### [Task brief]
From the material below, pull each line containing the string "there".

### [Material to process]
BEGIN

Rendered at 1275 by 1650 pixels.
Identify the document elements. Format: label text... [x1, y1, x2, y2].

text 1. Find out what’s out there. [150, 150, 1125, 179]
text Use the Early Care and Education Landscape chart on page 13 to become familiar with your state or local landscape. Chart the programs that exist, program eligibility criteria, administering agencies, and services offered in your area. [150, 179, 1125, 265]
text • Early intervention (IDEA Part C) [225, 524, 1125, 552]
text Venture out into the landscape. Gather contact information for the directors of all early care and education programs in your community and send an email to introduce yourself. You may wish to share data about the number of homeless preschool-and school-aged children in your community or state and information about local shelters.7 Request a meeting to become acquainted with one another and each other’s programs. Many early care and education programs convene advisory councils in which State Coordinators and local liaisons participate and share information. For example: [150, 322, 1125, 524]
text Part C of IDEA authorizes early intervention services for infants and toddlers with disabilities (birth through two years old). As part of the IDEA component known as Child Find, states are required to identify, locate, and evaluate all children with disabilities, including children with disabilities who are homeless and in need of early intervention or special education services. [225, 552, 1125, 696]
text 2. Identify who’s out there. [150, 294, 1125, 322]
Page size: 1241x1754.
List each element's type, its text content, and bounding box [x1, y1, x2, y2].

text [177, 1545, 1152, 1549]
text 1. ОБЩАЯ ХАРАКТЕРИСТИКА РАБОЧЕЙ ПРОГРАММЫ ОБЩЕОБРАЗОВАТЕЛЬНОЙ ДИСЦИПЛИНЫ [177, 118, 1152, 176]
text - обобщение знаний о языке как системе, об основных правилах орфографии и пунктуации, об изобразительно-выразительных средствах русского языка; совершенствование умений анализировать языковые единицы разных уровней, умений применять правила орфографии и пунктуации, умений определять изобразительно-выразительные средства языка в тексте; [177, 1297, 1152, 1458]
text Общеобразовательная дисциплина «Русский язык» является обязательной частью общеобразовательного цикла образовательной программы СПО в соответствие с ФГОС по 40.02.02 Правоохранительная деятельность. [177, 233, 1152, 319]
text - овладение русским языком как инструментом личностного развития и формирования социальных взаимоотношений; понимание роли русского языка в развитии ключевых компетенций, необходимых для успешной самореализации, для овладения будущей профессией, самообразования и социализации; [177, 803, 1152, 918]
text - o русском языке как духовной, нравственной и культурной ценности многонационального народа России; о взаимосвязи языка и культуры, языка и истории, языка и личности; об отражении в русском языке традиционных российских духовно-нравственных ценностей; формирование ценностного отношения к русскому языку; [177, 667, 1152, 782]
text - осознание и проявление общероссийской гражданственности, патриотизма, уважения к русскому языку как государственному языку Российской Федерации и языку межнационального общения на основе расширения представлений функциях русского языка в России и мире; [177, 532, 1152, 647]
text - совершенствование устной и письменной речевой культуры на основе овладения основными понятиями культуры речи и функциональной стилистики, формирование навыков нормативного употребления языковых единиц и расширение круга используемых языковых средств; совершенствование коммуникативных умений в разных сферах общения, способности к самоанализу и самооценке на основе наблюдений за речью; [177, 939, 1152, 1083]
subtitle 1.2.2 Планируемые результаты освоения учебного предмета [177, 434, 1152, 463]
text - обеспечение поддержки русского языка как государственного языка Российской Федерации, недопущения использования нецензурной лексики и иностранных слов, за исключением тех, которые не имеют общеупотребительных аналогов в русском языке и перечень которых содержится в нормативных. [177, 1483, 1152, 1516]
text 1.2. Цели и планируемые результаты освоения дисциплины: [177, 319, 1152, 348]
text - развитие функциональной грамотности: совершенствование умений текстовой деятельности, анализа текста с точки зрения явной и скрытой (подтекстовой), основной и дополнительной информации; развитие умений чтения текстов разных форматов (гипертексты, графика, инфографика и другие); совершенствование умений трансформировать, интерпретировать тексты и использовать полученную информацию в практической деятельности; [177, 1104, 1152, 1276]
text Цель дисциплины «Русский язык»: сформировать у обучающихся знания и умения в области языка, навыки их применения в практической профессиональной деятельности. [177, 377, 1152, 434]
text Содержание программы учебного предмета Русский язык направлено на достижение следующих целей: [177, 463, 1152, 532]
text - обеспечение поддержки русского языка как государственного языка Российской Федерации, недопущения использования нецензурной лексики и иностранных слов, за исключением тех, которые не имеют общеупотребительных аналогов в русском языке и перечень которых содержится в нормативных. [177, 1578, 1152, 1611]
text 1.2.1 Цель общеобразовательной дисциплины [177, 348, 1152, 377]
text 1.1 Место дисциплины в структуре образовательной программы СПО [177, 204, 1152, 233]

END

### [Exercise answer]
text 1. Find out what’s out there. [150, 150, 1125, 179]
text 2. Identify who’s out there. [150, 294, 1125, 322]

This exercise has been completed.